20 abril, 2022 – Espiritualidad digital

Leyendo salmos camino de Emaús

EmaúsCuando aquellos discípulos increparon al forastero que les preguntaba por el motivo de su conversación, ni conocían el alcance de sus palabras, ni sabían que increpaban al propio Dios:

¿Eres tú el único forastero en Jerusalén que no sabe lo que ha pasado allí estos días?

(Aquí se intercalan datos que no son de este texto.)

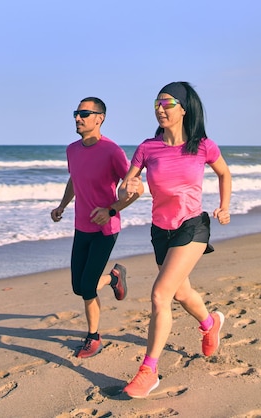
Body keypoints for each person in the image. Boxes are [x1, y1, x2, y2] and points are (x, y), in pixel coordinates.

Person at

Y comentan: «Dios no lo ve, el Dios de Jacob no se entera» (Sal 94, 7).

A su manera, tenían razón. En ocasiones, cuando el mal clama por sus fueros y la angustia aprisiona al hombre, parece que el Todopoderoso no se enterara, que fuese el único forastero que no sabe lo que está sucediendo. Es, entonces, cuando el hombre se pregunta: «¿Dónde está Dios? ¿Acaso se tapa la cara para no enterarse (Sal 10, 11)?».

Son momentos terribles. Todos ellos nos llevan de vuelta al Viernes Santo, y a ese estremecedor Sábado en que parecía que Dios, dormido, era ajeno a la oscuridad que cubría el Orbe.

Pero, si mantienes viva la esperanza, después aparece y, como a los de Emaús, te lo explica todo, y te hace ver que era necesario. Entonces te arde el corazón, te alegras de haber padecido, y comprendes: Me estuvo bien el sufrir (Sal 119, 71).